Today, we improved the APY display on our LST page. Which is great – but there’s a much larger story to tell with this update!
The old display:

The new display:

It's a lot clearer now and hides outliers, making the graph a lot more useful. There's a proper y-axis. You can scroll back and forth, zoom in, it's excellent. Go check it out! But what I actually want to talk about isn't this. I want to talk about the work we did building a generalised automation system that made new developments go from days to hours, and finally put a smile on long-suffering HY's face.
This frontend change hides a big infrastructure improvement under the hood of Sanctum.
There's always been a lot of backend work in Sanctum's LST service. On the LST side alone, we need to constantly monitor and measure the APY of every single LST. We need to constantly check for deposits into each LST and stake them to validators. At the start of every epoch, we need to run update commands to keep the state of each LST accurate. We have to accurately calculate fees every epoch and distribute half of it to our partners. We also need to monitor Infinity, Sanctum Reserve, and many other things.

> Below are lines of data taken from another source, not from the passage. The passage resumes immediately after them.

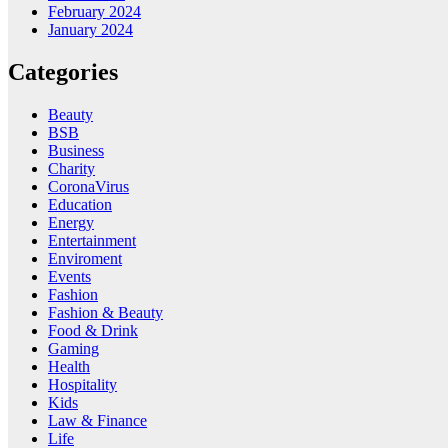
February 2024
January 2024
Categories
Beauty
BSB
Business
Charity
CoronaVirus
Education
Energy
Entertainment
Enviroment
Events
Fashion
Fashion & Beauty
Food & Drink
Gaming
Health
Hospitality
Kids
Law & Finance
Life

The initial backend infra HY wrote had a few problems:
- It was written in Rust, making it very difficult for other developers who are not familiar with Rust to maintain.
- No observability - we didn't have a good way to find out when things weren't working.
- It was very messy because it was a bunch of random services we added one- by- one as our needs grew.
We had to do what we had to do at the time as a small scrappy team of 6, but technical debt always comes due sooner than you think. As Sanctum grew, all of this quickly became very painful, complex and unmanageable.
One day, I saw fur on the table. I thought a rat had come into our office, but it turned out that it was simply clumps of HY's hair. I knew we had to do something fast.
So, we took a step back and built a generalised automation system to replace the hodgepodge of microservices that had accreted over the years.
What is a "generalised automation system"? By that I mean something that READS the state of the chain and performs ACTIONS based on that state. This single, simple definition encompasses all of the actions we need to do. For example, in our fee-sharing action, we have to:
- (READ) read onchain data to determine the fees
- (ACTION) transfer the fees to our partners, retry in case the transaction fails, and save a record of the transfer to our DB
The system was built with observability, incident management, and reliability in mind. We have alerts on all our services so we immediately know when things go wrong—often before our users even notice.
We simplified our codebase by moving most of it to Node.js, which lets us easily expand the engineering team since good Rust talent is scarce. It also means that HY is no longer the only person who knows how everything works, which frees him up to do higher-value things (top-secret R&D stuff).
But by far the largest win was that we now have a proper abstraction to add new actions. This lets us build new business logic in hours, rather than days.
I'll give an example.
Let's say we want to implement a points program. This might require us to take snapshots of all LST balances every hour. Before, we had to build this service from scratch, which would have taken days. Now, any developer can now write that new action and hook it up to the system in a few hours. Better yet, that developer will have full confidence that it will run automatically, reliably, and ping us if it breaks.
Less development time, more reliability, and more confidence. What's not to like?
This migration taught me a lot about patience. We agreed to take a moratorium on most public-facing features until we had finished the migration, and that was really hard. I will say it was worth it though – this foundational infrastructure took a few months to build, but we have already seen morale and velocity increase greatly.
And really, you can't put a price on HY's hairline, haha.